The texts of Scripture are replete with testimonials of waiting.

I was directed by a friend in a conversation that we had, who drew my attention to the story of Noah. When the time came for the flood waters to recede, the Lord God blew a wind across the Earth, and pushed the waters backed. While the length of days do not matter in these few chapters of Genesis – the number of days simply mean a long time, for the purposes of this exegesis, it took 150 days for the waters to abate for some measure, and for the ark to come to rest on the top of Mount Ararat on the 17th day of the 17th month, and still the waters continued to recede. Noah and his family remained in the ark for another 40 days, after which he sent out a raven, and then a dove which returned, and then after another seven days after the first dove returned, he sent out another dove, which returned with an olive branch, and then another seven days later, he sent out the dove again, and this time it did not return, which clearly showed the signs that there was dry land. Noah then took off the covering of the ark, and looked out upon the evidence of dry land. Here’s the mindblowing part. Noah and his family continued to remain in the ark despite seeing the tangible signs with his eyes, that there was arable dry land. It was only after the second month being perched on top of the mountain, that the Lord God said to Noah, “Go forth from your ark, you and your wife, and your sons and your sons’ wives with you.” (see Genesis 8; Genesis 8: 15-16), and it was only then that Noah moved out of the ark. Noah did not act of his own accord, even though he had witnessed the tangible signs of change. He waited faithfully for the command of the Lord before he moved and acted.
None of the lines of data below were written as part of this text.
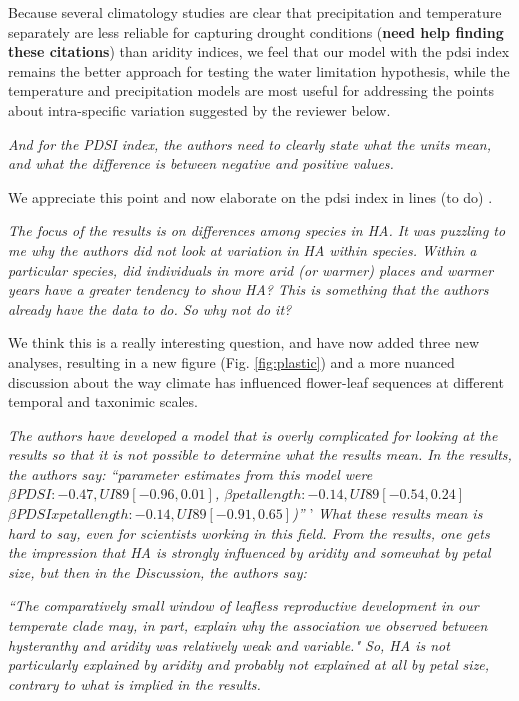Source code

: \documentclass{article}[12pt]
\begin{document}
Because several climatology studies are clear that precipitation and temperature separately are less reliable for capturing drought conditions (\textbf{need help finding these citations}) than aridity indices, we feel that our model with the pdsi index remains the better approach for testing the water limitation hypothesis, while the temperature and precipitation models are most useful for addressing the points about intra-specific variation suggested by the reviewer below. 


\emph{And for the PDSI index, the authors need to clearly state what the units mean, and what the difference is between negative and positive values.} 

We appreciate this point and now elaborate on the pdsi index in lines (to do) .

\emph{The focus of the results is on differences among species in HA.  It was puzzling to me why the authors did not look at variation in HA within species. Within a particular species, did individuals in more arid (or warmer) places and warmer years have a greater tendency to show HA? This is something that the authors already have the data to do. So why not do it?}

We think this is a really interesting question, and have now added three new analyses, resulting in a new figure (Fig. \ref{fig:plastic}) and a more nuanced discussion about the way climate has influenced flower-leaf sequences at different temporal and taxonimic scales.

\emph{The authors have developed a model that is overly complicated for looking at the results so that it is not possible to determine what the results mean. In the results, the authors say: 
``parameter estimates from this model were $\beta PDSI : −0.47,UI89[−0.96,0.01]$, $\beta petal length : −0.14,UI89[−0.54,0.24]$ $\beta PDSIxpetal length : −0.14,UI89[−0.91,0.65]$)''}
'
\emph{What these results mean is hard to say, even for scientists working in this field.  From the results, one gets the impression that HA is strongly influenced by aridity and somewhat by petal size, but then in the Discussion, the authors say:}

\emph{``The comparatively small window of leafless reproductive development in our temperate clade may, in part, explain why the association we observed between hysteranthy and aridity was relatively weak and variable." So, HA is not particularly explained by aridity and probably not explained at all by petal size, contrary to what is implied in the results.}
\end{document}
In my seasons of waiting, I too am called to recognise the signs and to wait on what the Lord God’s command is. The Lord’s timing is always perfect, and unknown to us, is working behind the scenes to remove the obstacles, or the traps of the enemy. Having shifted and moved things and people around, the way has now been cleared, and the right time has come to act. I can now claim the territory that the Lord God has from the beginning of time prepared for me. I can now step into the Promised Land.


By the Grace of God,

Brian Bartholomew Tan




American Psychological Association. 2023. “Speaking of Psychology: Why our attention spans are shrinking, with Gloria Mark, PhD.” Last modified June 29.

St. Francis de Sales. 1902. “Lett. 165:À Sa Sainteté Clément VIII.” In Œuvres de Saint François de Sales, XII (Lettres, II:1599-1604), 128. Annecy.